In the text about the nursery school fathers' meeting, do these statements agree with it? (a) Apart from its title, the flyer from the nursery school was written in Japanese. (b) The family missed the sports day when their eldest child was five. (c) The friend who lived in Cambridge brought a fifteen-year-old son along.

### Text provided
==================================================

The next day, engineers came to fix the leaky sewer pipe. We had been playing for a whole week in raw sewage.
"You could have gotten cholera!" our mother said, appalled. "You should have told me right away!"
We made no response. We were wishing with all our hearts that we hadn't told her. So what if it was raw sewage? It was cool, beautiful mud, and now it was gone forever.
There was a lesson in this -- one I've always remembered: It's not crap if you like it
Sunday, 18 May 2008
"What the hell is this?" my husband demanded one day, slapping a piece of paper in front of me. He'd brought it back from our kids' nursery school. It was all in Japanese except for the title, in English: WELCOME ALL YURI GUMI FATHERS TO A HENPECKED HUSBANDS' MEETING!
I should point out here that Japanese nursery schools name the various year groups after flowers, and our five-year-old was in yuri gumi, the 'lily group.'
"It's from Ayaka's dad," I said, reading it. "He wants to start a fathers' group. He's proposing a get-together of all the yuri gumi dads."
"But why henpecked husbands?"
"Beats me. I guess you'll have to go to find out."
My husband groaned, not being a terribly social animal. The school organized enough events as it was; the last thing we needed was an extra group activity.
The nursery school our kids attended was for the children of working parents. Given how busy we all were, we found ourselves amazed and overwhelmed by the number of extracurricular activities parents were expected to attend. Over the course of a year, you were expected to attend New Year's parties, classroom observations, parent-teacher meetings (yes, even for babies and tiny tots in nursery school), summer festivals, sports days (obligatory all-day events of vast importance), school concerts and recitals, Christmas parties, and more. And I really do mean more, too: there were school weed-picking details, rice-pounding ceremonies, potato pot cook-outs, girls' and boys' day events, fund-raising and recycling get-togethers, and a host of other 'volunteer' activities.
In the U.K., we were one day to find out, parents get off easy.
For instance, a Japanese friend of ours went to live in Cambridge for a year with her husband, a visiting scholar, and their fifteen-year-old son, who has Downs syndrome. Not knowing any better, she dutifully attended every event her son's school put on. In fact, she was amazed at how few there were and how poorly they were attended by the other parents. Just before she went back to Japan, the entire teaching staff came out to see her off. "We wish all the parents were like you!" they said, hugging her and shaking her hand. "They actually had tears in their eyes," she told me. "Just because I turned up to a handful of events and made a few dozen cupcakes!"
Although we exerted ourselves far more than we wanted to at our kids' schools, I know we left the opposite impression in Japan. We got into big trouble when our eldest was a year old and we failed to show up at her nursery school's sports day and the summer festival. We had no idea attendance was mandatory.
My husband was desperate to get out of the henpecked husbands' meeting.

==================================================

### Given information
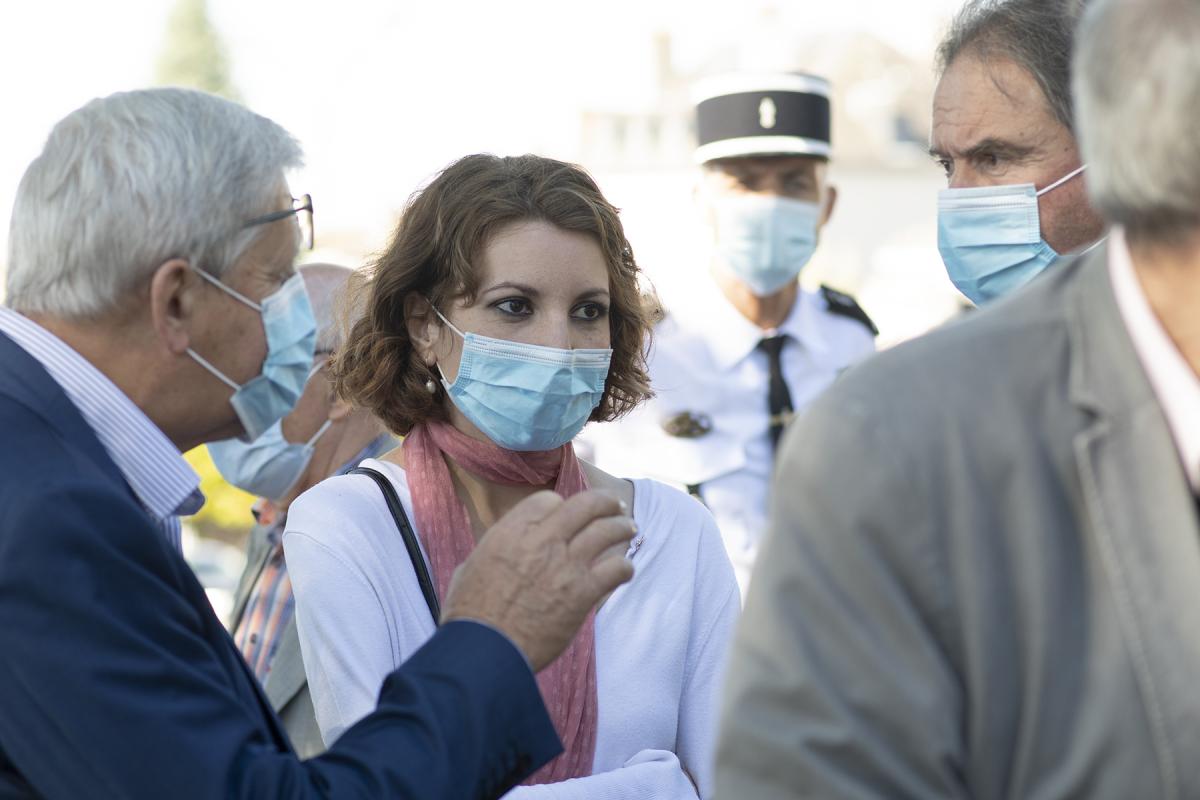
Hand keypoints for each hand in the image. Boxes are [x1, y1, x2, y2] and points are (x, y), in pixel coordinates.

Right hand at [441, 490, 635, 671]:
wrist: (484, 650)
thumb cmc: (470, 614)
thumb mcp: (471, 567)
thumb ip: (494, 551)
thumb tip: (496, 552)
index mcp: (512, 531)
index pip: (549, 500)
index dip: (559, 506)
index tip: (565, 516)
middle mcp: (542, 541)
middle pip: (585, 505)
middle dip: (604, 502)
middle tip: (614, 506)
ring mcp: (566, 565)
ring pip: (607, 531)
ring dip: (622, 527)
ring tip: (629, 528)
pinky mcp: (582, 593)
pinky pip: (616, 569)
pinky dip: (624, 567)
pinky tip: (624, 571)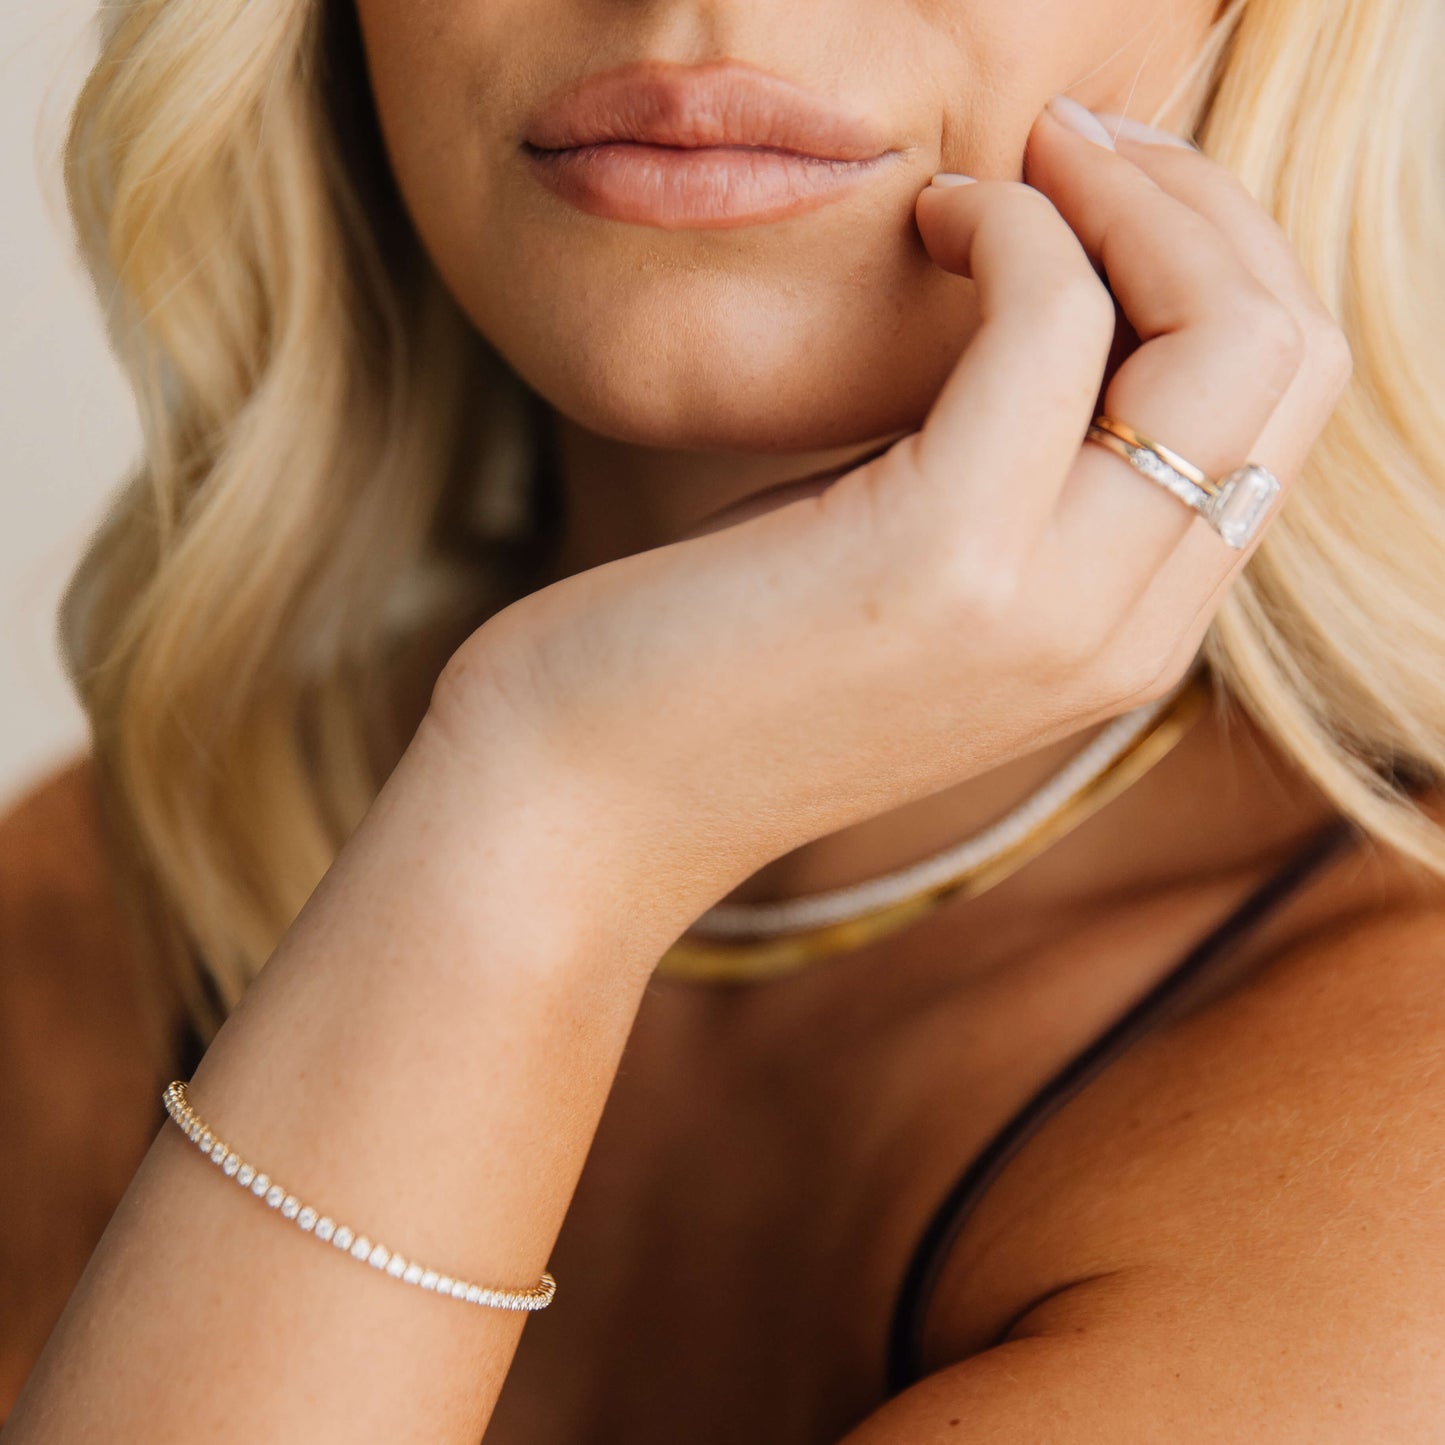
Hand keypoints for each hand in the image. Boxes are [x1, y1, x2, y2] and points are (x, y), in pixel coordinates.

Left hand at [428, 96, 1352, 929]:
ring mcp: (1048, 606)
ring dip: (1123, 196)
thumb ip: (1024, 476)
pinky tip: (926, 222)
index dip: (1220, 263)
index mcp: (1126, 637)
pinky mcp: (943, 554)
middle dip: (1201, 207)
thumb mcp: (910, 564)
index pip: (1280, 409)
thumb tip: (1068, 302)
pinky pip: (1053, 317)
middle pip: (1289, 359)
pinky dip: (1005, 223)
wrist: (587, 794)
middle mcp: (1121, 636)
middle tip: (1072, 147)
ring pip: (1225, 335)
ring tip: (1005, 173)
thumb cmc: (721, 659)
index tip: (1103, 194)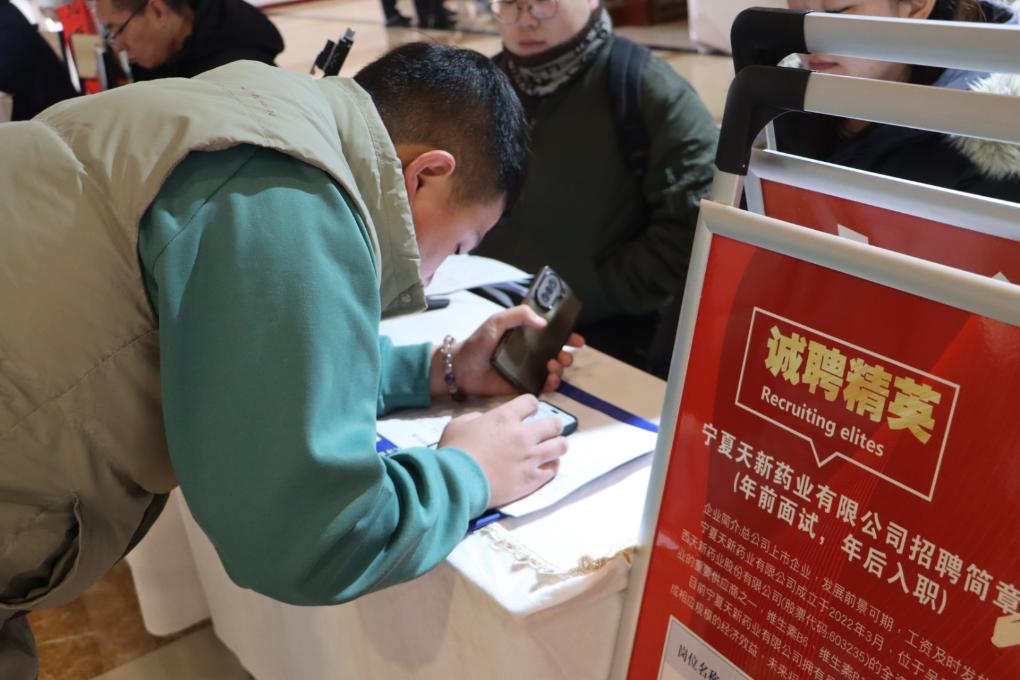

==================================================

### Result of the exercise
(a) Yes: "It was all in Japanese except for the title, in English"
(b) No: "when our eldest was a year old and we failed to show up at her nursery school's sports day"
(c) Yes: "their fifteen-year-old son"